>> Start Provided text

Keywords: automated vehicles; field operational tests; edge-to-cloud architectures; reference architecture; big data; data toolchain; Internet of things; IoT automated vehicles; field operational tests; edge-to-cloud architectures; reference architecture; big data; data toolchain; Internet of things; IoT

1. Introduction

Automated driving represents a challenging frontier for embedded systems, with an ever-wider interest rising among academia and industry in terms of sensors, devices, algorithms and development frameworks, in a pervasive continuum from the edge to the cloud (e.g., [1,2,3,4]). In this rapidly advancing research and development process, it is of paramount importance to analyze field data from road tests. Not only do tests support performance assessment and spot technical issues and indicate possible solutions [5], but they also reveal user behavior and acceptance, which is a key factor in designing useful and successful products.
The big challenge represented by automated driving has drawn vehicle manufacturers to join forces to face pre-competitive research both on specific aspects and in wider, more general pilot projects. The L3Pilot research project aims at testing the viability of automated driving as a safe and efficient means of transportation on public roads. It focuses on large-scale piloting of Society of Automotive Engineers (SAE) Level 3 functions, with an additional assessment of some Level 4 functions [6], with a goal of laying the foundation for the design of future, user-accepted, L3 and L4 systems. The systems are being exposed to variable conditions in hundreds of trips on vehicles by 13 vehicle owners across 10 European countries. In L3Pilot, vehicle owners are the companies that perform tests on a vehicle prototype: either an original equipment manufacturer (OEM) (the project includes 10 OEMs), a supplier or a research facility. The tests cover a wide range of driving scenarios, including parking, overtaking on highways and driving through urban intersections. The tests are expected to provide valuable data for evaluating technical aspects, user acceptance, as well as impact on traffic and safety. The project intends also to create a large databank to enable simulation studies of the performance of automated driving (AD) over time, which can’t be investigated in road tests, due to the time and effort needed.

>> End Provided text
>> Start Listing

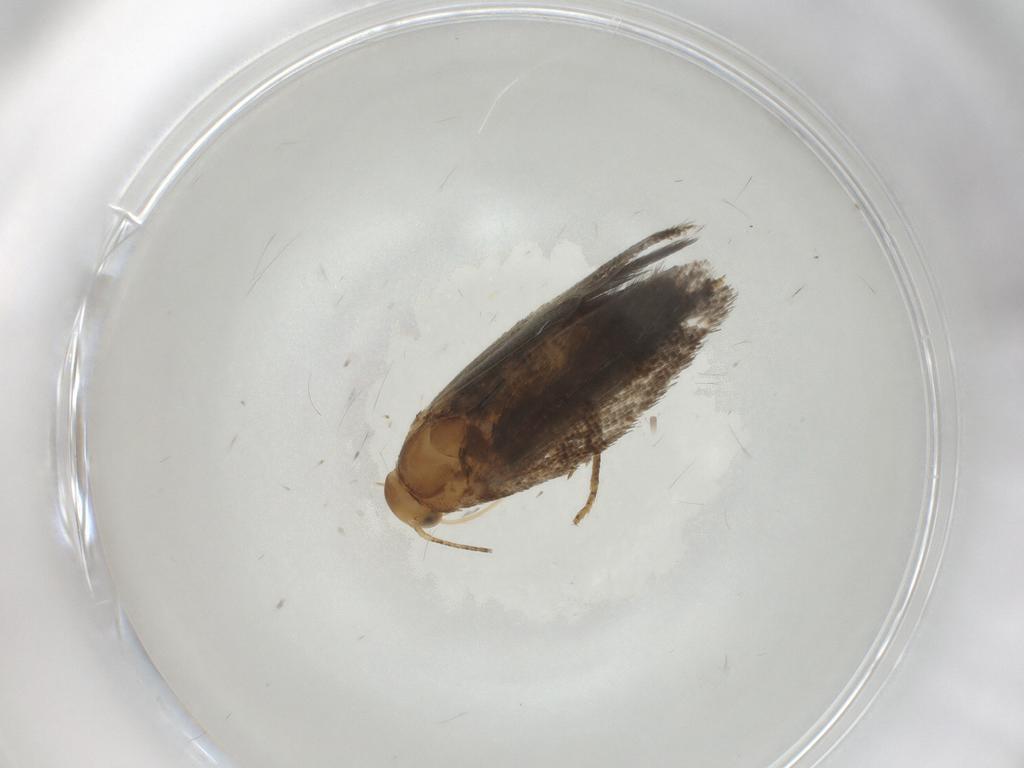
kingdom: Animalia
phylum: Arthropoda
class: Insecta
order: Lepidoptera
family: Gelechiidae
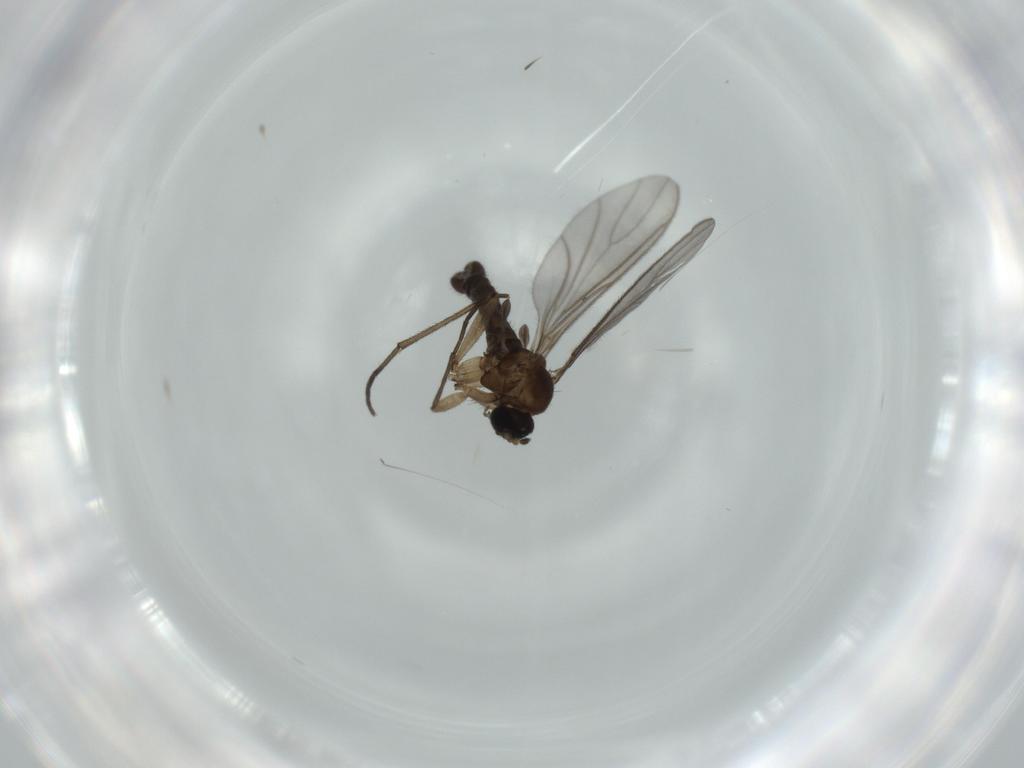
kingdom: Animalia
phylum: Arthropoda
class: Insecta
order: Diptera
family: Sciaridae
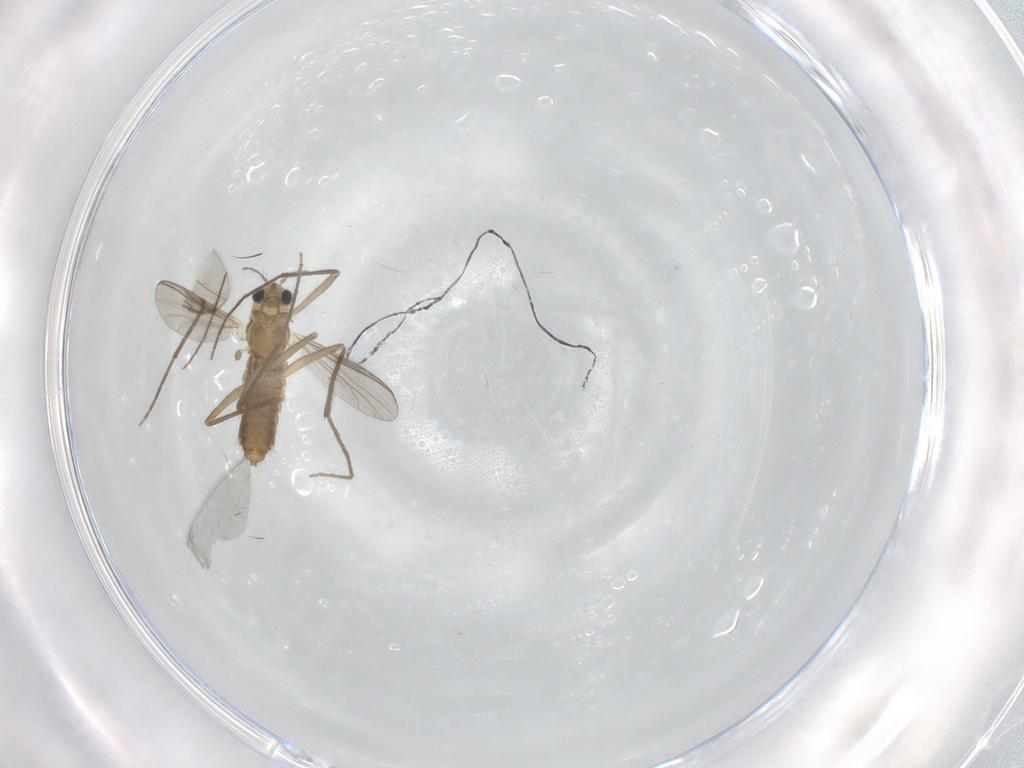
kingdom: Animalia
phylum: Arthropoda
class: Insecta
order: Diptera
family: Chironomidae
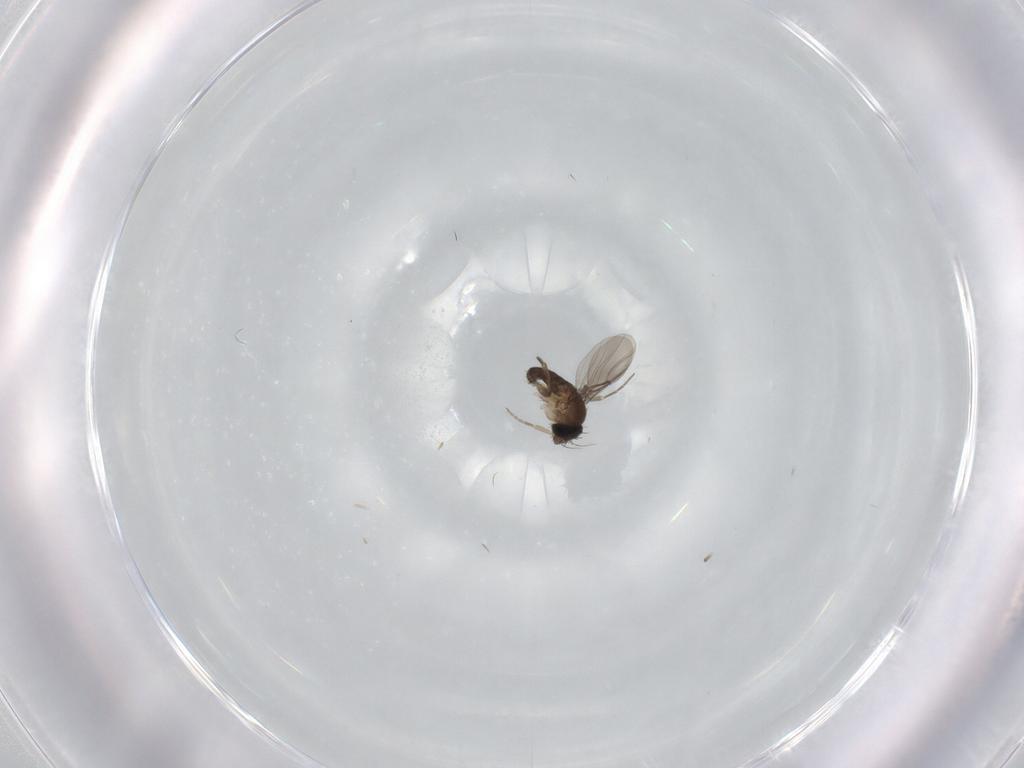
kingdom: Animalia
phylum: Arthropoda
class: Insecta
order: Diptera
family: Phoridae
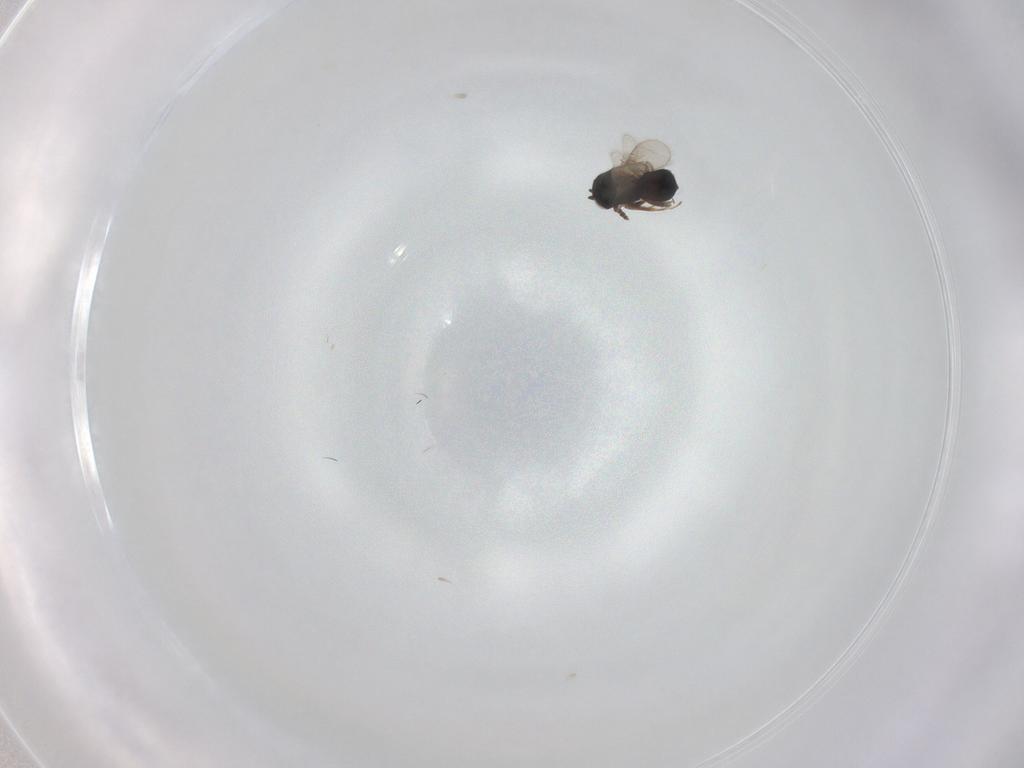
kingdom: Animalia
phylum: Arthropoda
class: Insecta
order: Hymenoptera
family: Scelionidae
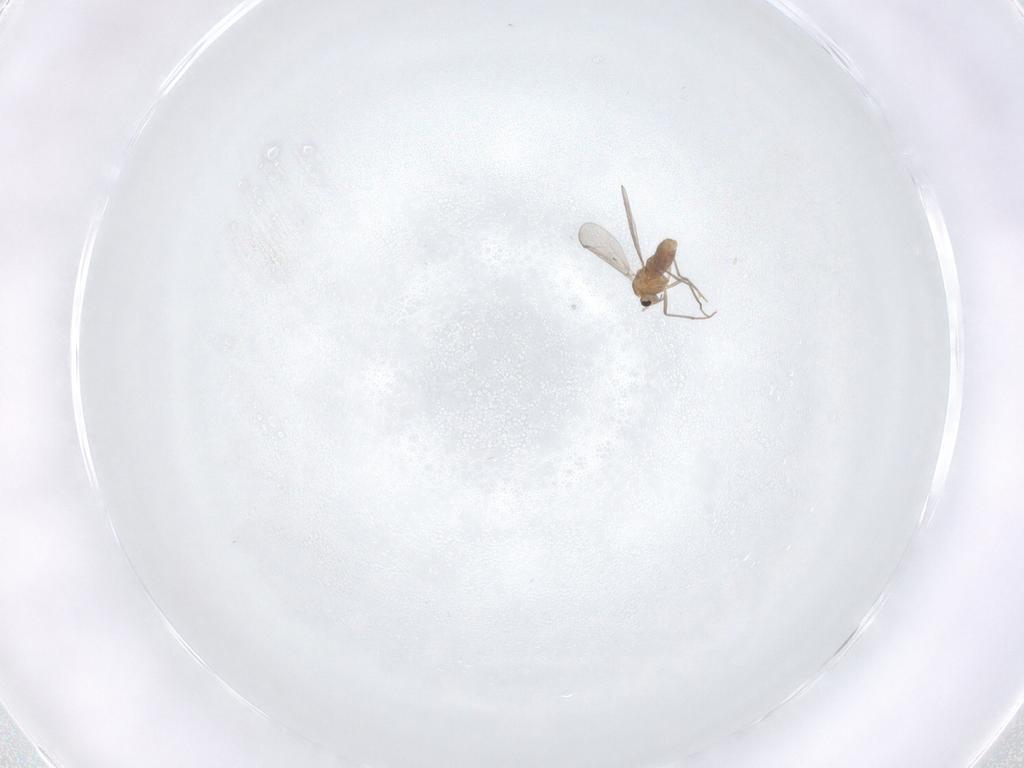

>> End Listing

▸ **Exercise instructions**
Render this sentence from the introduction on automated driving into Spanish: "The tests cover a wide range of driving scenarios, including parking, overtaking on highways and driving through urban intersections."

▸ **Complete response**
Las pruebas abarcan una amplia gama de escenarios de conducción, entre ellos el estacionamiento, los adelantamientos en autopistas y la conducción a través de intersecciones urbanas.